There is also a strong tradition of survey and questionnaire research in I/O psychology. Although this approach makes causal inference more difficult, at least some researchers argue that this drawback is compensated for by better generalizability and construct richness. In fact, there are many interesting research questions where experimental designs are impractical or impossible because of ethical or practical issues.
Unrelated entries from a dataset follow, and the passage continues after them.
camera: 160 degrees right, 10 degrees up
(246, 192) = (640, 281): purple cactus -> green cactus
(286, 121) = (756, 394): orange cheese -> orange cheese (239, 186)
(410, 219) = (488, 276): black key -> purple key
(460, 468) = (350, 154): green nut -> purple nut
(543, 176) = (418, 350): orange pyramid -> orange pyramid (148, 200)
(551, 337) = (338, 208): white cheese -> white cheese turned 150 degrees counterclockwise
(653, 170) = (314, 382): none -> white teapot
Correlation and regression analysis, as well as related but more complex path and structural equation modeling approaches, are commonly used to analyze survey and questionnaire data. Sir Francis Galton and Karl Pearson were instrumental in developing correlation and regression. Correlation indicates the extent and direction of association between two variables. For example, a positive correlation between job satisfaction and organizational commitment indicates that employees who are more satisfied with their jobs tend to be more committed. Regression analysis determines whether predictor variables such as grade point average (GPA) and personality linearly relate to a criterion such as job performance, and estimates the proportion of variance in the criterion explained by the predictors. Ironically, given the sharp distinction made historically between ANOVA and regression techniques, in the 1950s statisticians began to recognize that they were in fact subtypes of an umbrella statistical model called the general linear model (GLM). The GLM also subsumes other important techniques such as canonical correlation, discriminant analysis, and multivariate analysis of variance.
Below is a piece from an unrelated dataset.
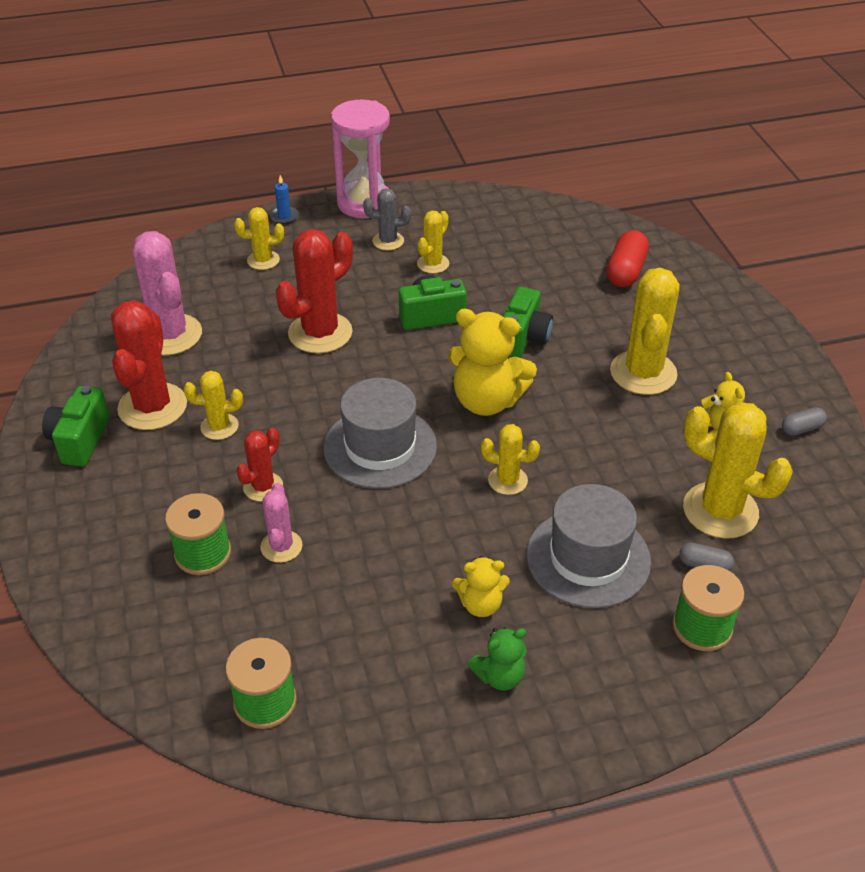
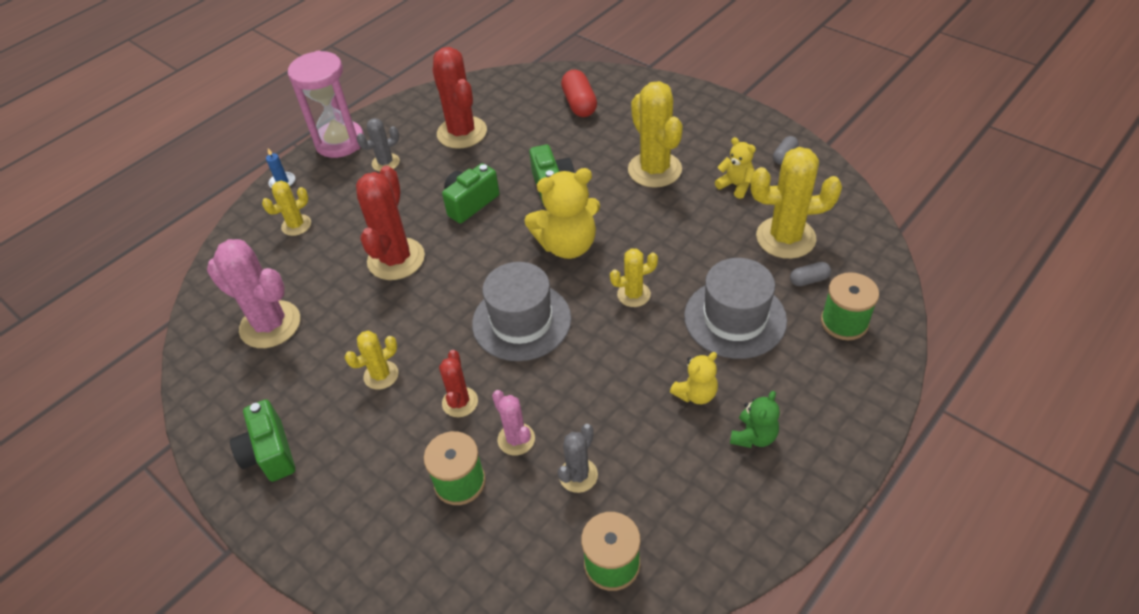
camera: 30 degrees left, 5 degrees up
(152, 407) = (309, 390): red cactus -> red cactus (462, 132)
(305, 609) = (578, 475): none -> grey cactus
(433, 264) = (436, 163): yellow cactus -> none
Finally, important developments in a set of quantitative techniques called meta-analysis have led to advances in many areas of study over the past 25 years. These techniques allow researchers to cumulate the results from multiple studies of a given relationship. Meta-analysis thus more definitively addresses the question of whether a relationship is nonzero, and better estimates its true effect size.

Current Trends

Quantitative research techniques are becoming increasingly sophisticated and are simultaneously easier to implement with specialized computer software. Researchers are beginning to work more with techniques appropriate for dynamic, nonlinear, and longitudinal models; increase their use of robust or assumption-free statistics and alternative estimation methods; and critically reexamine aspects of the null hypothesis statistical testing paradigm.

References:

  1. Bobko, P. (1995). Correlation and regression: Principles and applications for industrial/organizational psychology and management. New York: McGraw-Hill.
  2. Drasgow, F., & Schmitt, N. (Eds.). (2002). Measuring and analyzing behavior in organizations: Advances in measurement and data analysis. San Francisco: Jossey-Bass.
  3. Harlow, L. L., Mulaik, S. A., & Steiger, J. H. (1997). What if there were no significance tests? Mahwah, NJ: Lawrence Erlbaum.
  4. Nunnally, J. C., & Bernstein, I. H. (1994). Psychometric theory (3rd ed.). New York: McGraw-Hill.
  5. Rogelberg, S. G. (Ed.). (2002). Handbook of research methods in industrial and organizational psychology. Malden, MA: Blackwell.
  6. Shadish, W. R., Cook, T. D., & Campbell, D. T. (2002). Experimental and quasi-experimental designs for generalized causal inference. New York: Houghton Mifflin.